==== Data extract

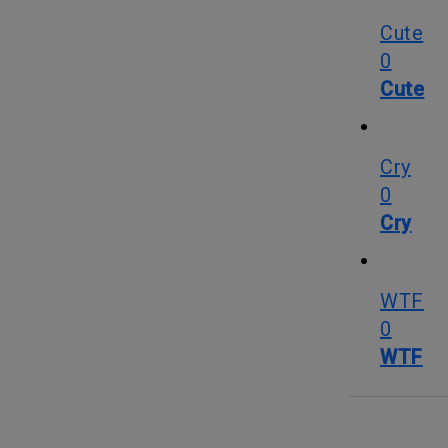
Cute
0
Cute
Cry
0
Cry
WTF
0
WTF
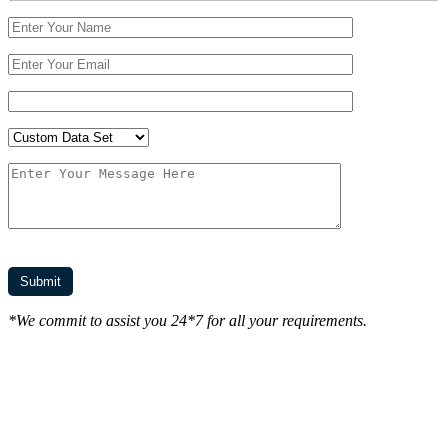
*We commit to assist you 24*7 for all your requirements.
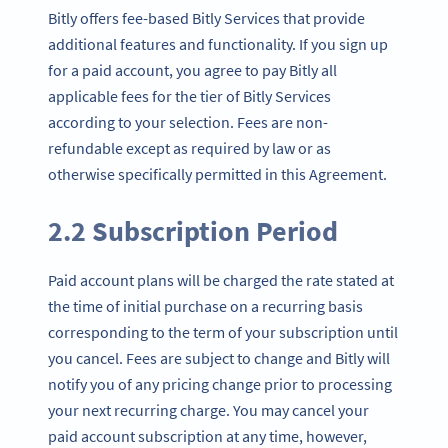
Bitly offers fee-based Bitly Services that provide
additional features and functionality. If you sign up
for a paid account, you agree to pay Bitly all
applicable fees for the tier of Bitly Services
according to your selection. Fees are non-
refundable except as required by law or as
otherwise specifically permitted in this Agreement.
2.2 Subscription Period
Paid account plans will be charged the rate stated at
the time of initial purchase on a recurring basis
corresponding to the term of your subscription until
you cancel. Fees are subject to change and Bitly will
notify you of any pricing change prior to processing
your next recurring charge. You may cancel your
paid account subscription at any time, however,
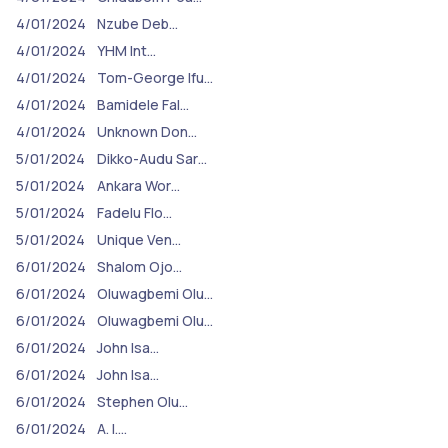
4/01/2024
Nzube Deb…
4/01/2024
YHM Int…
4/01/2024
Tom-George Ifu…
4/01/2024
Bamidele Fal…
4/01/2024
Unknown Don…
5/01/2024
Dikko-Audu Sar…
5/01/2024
Ankara Wor…
5/01/2024
Fadelu Flo…
5/01/2024
Unique Ven…
6/01/2024
Shalom Ojo…
6/01/2024
Oluwagbemi Olu…
6/01/2024
Oluwagbemi Olu…
6/01/2024
John Isa…
6/01/2024
John Isa…
6/01/2024
Stephen Olu…
6/01/2024
A. I.…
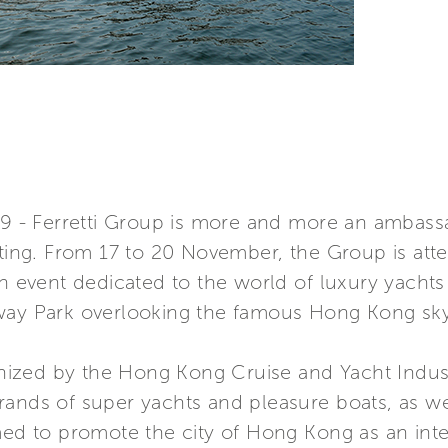
- Ferretti Group is more and more an ambassad
ating. From 17 to 20 November, the Group is att
an event dedicated to the world of luxury yacht
way Park overlooking the famous Hong Kong sky
ganized by the Hong Kong Cruise and Yacht Indust
rands of super yachts and pleasure boats, as we
med to promote the city of Hong Kong as an inte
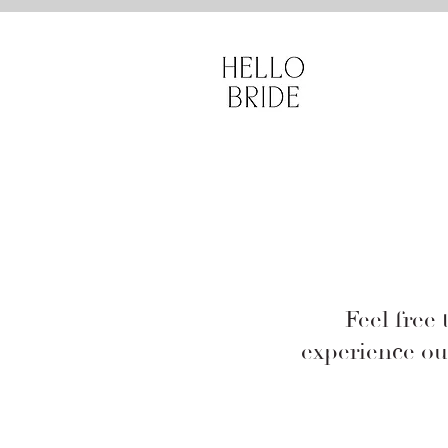
sade gelinlik, 
Feel free 
experience ou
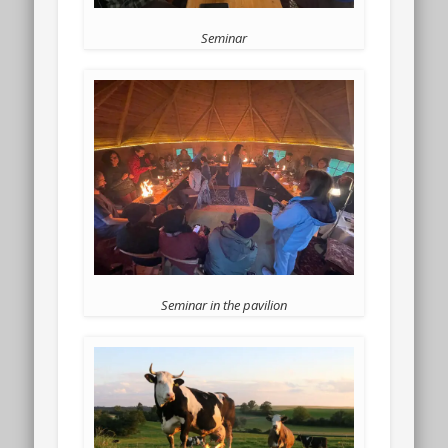
Seminar
Seminar in the pavilion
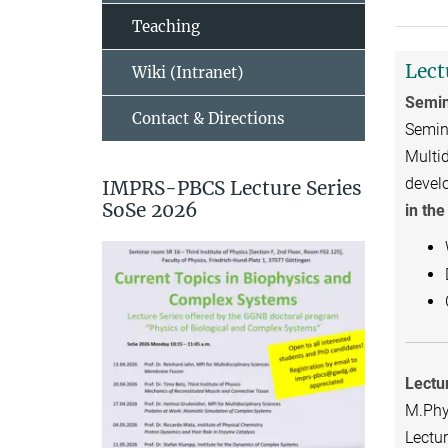
Teaching
Lect
Wiki (Intranet)
Semin
Contact & Directions
Semina
Multid
devel
IMPRS-PBCS Lecture Series
SoSe 2026
in th
Lectu
M.Phy.
Lectur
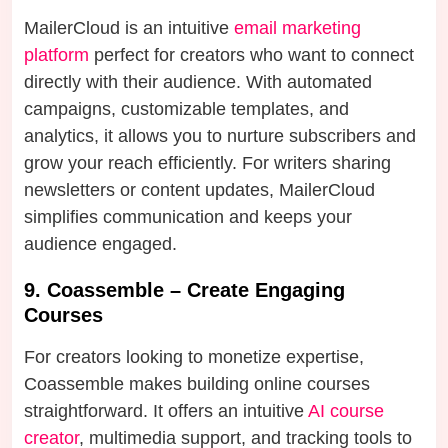
MailerCloud is an intuitive
email marketing
platform
perfect for creators who want to connect
directly with their audience. With automated
campaigns, customizable templates, and
analytics, it allows you to nurture subscribers and
grow your reach efficiently. For writers sharing
newsletters or content updates, MailerCloud
simplifies communication and keeps your
audience engaged.
9. Coassemble – Create Engaging
Courses
For creators looking to monetize expertise,
Coassemble makes building online courses
straightforward. It offers an intuitive
AI course
creator
, multimedia support, and tracking tools to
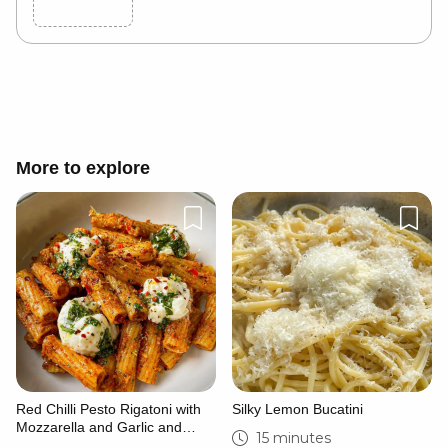
Cancel
Post
More to explore
Red Chilli Pesto Rigatoni with
Silky Lemon Bucatini
Mozzarella and Garlic and
15 minutes
Herb Dressing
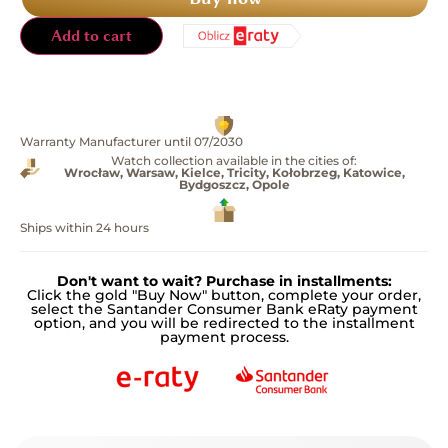
Add to cart
Warranty Manufacturer until 07/2030
Watch collection available in the cities of:
Wrocław, Warsaw, Kielce, Tricity, Kołobrzeg, Katowice,
Bydgoszcz, Opole
Ships within 24 hours
Don't want to wait? Purchase in installments:
Click the gold "Buy Now" button, complete your order,
select the Santander Consumer Bank eRaty payment
option, and you will be redirected to the installment
payment process.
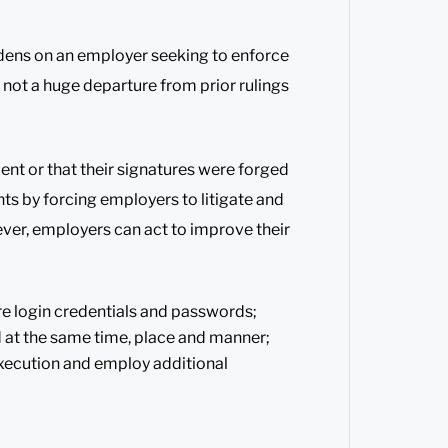
dens on an employer seeking to enforce
s not a huge departure from prior rulings
ent or that their signatures were forged
s by forcing employers to litigate and
ver, employers can act to improve their
re login credentials and passwords;
 at the same time, place and manner;
xecution and employ additional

========

Task item | In the records above, collect each line with "employers".

Answer space |
s by forcing employers to litigate and
ver, employers can act to improve their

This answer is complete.